Bref, notre indifférence à l'égard du patrimoine halieutique, notre méconnaissance des réseaux hydrauliques, notre inconscience dans la maîtrise de nos effluents, nous ont conduits à préférer le surimi à la chair souvent délectable de nos poissons de rivière.

Je ne prétends pas connaître l'ensemble des poissons de nos rivières bretonnes, mais quand même quelques-uns, pour avoir eu la chance dans ma jeunesse de les goûter à peu près tous et aujourd'hui, étant pêcheur, d'en déguster encore quelques-uns. Leur raréfaction et le fait que la plupart d'entre eux soient interdits à la vente restreignent bien évidemment leur impact sur la gastronomie.

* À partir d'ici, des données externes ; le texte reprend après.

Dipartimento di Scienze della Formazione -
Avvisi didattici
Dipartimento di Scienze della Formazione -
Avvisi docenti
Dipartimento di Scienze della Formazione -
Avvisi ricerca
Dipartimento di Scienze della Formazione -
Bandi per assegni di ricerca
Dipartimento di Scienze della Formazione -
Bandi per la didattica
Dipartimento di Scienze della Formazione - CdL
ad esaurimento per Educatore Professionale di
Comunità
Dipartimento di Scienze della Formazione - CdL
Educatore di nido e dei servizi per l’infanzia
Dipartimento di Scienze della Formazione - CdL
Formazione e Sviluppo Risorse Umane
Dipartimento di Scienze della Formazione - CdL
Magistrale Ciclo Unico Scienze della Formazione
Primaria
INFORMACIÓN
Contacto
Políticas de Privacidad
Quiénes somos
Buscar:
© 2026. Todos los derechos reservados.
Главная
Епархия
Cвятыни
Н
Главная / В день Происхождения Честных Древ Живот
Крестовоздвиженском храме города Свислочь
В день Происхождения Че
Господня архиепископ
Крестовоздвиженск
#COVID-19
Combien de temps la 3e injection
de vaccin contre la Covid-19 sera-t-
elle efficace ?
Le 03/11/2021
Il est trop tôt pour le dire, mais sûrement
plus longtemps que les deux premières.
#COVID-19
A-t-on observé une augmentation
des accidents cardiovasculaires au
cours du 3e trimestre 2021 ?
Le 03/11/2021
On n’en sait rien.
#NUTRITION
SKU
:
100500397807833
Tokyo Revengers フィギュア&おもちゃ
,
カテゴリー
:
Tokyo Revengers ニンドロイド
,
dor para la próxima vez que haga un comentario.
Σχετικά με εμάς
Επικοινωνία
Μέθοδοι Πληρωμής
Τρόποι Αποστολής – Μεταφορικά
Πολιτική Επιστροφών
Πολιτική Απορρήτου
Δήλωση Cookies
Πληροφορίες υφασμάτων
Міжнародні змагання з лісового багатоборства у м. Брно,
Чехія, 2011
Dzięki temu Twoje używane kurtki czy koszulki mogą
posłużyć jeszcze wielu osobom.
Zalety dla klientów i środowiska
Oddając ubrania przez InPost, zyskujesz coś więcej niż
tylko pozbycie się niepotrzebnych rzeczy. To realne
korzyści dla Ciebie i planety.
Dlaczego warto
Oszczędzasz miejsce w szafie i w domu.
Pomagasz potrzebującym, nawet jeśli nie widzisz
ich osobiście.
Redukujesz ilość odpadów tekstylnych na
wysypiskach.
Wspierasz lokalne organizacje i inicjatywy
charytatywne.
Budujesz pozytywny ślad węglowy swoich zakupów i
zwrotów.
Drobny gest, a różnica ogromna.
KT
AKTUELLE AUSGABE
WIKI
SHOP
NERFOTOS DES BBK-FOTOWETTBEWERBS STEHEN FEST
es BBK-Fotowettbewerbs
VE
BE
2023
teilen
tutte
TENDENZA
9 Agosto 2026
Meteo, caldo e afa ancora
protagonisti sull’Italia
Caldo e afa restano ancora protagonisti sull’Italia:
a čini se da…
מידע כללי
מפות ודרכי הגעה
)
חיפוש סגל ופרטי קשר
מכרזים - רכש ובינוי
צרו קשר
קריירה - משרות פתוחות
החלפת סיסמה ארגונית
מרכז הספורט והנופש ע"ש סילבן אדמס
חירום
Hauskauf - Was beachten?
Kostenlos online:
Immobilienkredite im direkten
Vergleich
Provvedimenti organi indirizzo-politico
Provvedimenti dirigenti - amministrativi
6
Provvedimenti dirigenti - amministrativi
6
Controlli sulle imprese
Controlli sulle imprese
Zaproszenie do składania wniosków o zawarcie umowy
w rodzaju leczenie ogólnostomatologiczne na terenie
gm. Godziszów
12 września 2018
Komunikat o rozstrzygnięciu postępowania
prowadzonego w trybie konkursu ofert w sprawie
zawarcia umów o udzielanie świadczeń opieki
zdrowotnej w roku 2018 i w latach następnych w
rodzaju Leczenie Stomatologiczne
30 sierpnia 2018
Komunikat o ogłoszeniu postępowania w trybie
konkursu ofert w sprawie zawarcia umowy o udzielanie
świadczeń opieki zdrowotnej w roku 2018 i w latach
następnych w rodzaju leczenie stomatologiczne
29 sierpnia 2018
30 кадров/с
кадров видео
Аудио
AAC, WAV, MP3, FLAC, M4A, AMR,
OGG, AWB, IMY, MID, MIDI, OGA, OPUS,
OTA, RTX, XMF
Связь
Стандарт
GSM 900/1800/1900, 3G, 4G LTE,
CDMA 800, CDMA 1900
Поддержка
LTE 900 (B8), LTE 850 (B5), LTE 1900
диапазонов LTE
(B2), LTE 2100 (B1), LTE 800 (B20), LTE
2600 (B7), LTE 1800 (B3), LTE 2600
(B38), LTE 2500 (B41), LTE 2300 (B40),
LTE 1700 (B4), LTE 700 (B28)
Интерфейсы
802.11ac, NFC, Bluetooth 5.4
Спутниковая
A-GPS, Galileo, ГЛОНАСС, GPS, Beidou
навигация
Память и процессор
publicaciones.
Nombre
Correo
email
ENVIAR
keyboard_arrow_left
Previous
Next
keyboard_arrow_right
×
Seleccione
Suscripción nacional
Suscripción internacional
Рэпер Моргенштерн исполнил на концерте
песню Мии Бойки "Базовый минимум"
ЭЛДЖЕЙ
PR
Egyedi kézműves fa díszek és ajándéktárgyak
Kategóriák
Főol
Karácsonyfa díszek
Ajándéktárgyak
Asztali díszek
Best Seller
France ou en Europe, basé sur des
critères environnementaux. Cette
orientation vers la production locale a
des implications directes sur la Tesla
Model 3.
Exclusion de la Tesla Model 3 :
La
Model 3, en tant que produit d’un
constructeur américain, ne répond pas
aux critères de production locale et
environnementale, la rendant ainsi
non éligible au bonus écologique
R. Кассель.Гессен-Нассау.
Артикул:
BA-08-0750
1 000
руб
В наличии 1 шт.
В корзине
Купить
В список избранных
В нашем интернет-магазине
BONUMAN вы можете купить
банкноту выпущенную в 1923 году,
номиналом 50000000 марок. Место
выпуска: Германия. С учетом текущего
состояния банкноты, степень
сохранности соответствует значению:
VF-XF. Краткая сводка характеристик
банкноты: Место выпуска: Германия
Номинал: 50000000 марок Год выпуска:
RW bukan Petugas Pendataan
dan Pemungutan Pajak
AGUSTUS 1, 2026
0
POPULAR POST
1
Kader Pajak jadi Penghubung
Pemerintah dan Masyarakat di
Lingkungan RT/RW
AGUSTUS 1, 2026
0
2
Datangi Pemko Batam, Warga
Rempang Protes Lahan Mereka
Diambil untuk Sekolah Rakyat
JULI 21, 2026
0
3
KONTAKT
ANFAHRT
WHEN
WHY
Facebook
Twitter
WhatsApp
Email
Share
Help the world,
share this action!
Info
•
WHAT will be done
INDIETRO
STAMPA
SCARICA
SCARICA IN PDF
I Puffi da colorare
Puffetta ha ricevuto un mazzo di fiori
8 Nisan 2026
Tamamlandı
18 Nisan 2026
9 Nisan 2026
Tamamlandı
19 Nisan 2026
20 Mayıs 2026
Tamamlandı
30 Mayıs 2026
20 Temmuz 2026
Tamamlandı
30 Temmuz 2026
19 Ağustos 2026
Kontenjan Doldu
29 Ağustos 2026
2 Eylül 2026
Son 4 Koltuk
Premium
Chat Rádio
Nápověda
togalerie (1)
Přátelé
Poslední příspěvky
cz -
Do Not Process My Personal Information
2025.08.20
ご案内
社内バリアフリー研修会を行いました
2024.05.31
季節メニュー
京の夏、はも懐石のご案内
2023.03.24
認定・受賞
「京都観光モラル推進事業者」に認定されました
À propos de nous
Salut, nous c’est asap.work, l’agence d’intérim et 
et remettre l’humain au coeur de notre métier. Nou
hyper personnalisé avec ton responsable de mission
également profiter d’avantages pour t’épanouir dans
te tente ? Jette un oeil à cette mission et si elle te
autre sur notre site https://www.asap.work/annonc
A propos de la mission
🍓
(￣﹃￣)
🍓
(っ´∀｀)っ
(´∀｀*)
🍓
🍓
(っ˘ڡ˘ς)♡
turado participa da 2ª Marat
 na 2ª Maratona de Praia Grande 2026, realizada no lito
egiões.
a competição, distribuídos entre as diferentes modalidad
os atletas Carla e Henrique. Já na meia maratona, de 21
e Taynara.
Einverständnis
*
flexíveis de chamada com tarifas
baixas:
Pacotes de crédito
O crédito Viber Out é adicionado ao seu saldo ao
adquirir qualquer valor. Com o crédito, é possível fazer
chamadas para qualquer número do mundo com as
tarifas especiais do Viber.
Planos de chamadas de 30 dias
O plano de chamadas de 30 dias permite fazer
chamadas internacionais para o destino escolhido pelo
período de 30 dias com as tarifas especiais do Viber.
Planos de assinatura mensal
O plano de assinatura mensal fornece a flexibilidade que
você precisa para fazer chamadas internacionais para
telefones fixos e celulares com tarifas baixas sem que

Il y a tellement de bons poissons de rivière qu'il me semble inutile de décrire ou d'évoquer toutes les espèces, néanmoins je considère qu'il faut rejeter ceux qui n'ont aucun intérêt culinaire : carpe soleil, perche du Japon (au demeurant magnifique), gobie, Dover, d'autant qu'ils participent, à leur façon, à créer notre biotope.

La cuisine du poisson d'eau douce me semble méconnue, mais découle en fait des lois françaises en matière de pêche en eaux douces, puisque la commercialisation des poissons sauvages de rivière est interdite sur l'ensemble du territoire.

Néanmoins la prolifération actuelle de certaines espèces modifie quelque peu ces données (sandres, silures pour ne parler que d'eux).

Mais là encore j'attire votre attention sur le fait que la chair des poissons de rivière est toujours très fine de goût, et qu'il ne saurait être question d'en dissimuler les saveurs par des préparations fortement épicées, à moins ce qui reste évidemment possible, que le support ne serve justement qu'à nous faire découvrir de nouveaux horizons gastronomiques.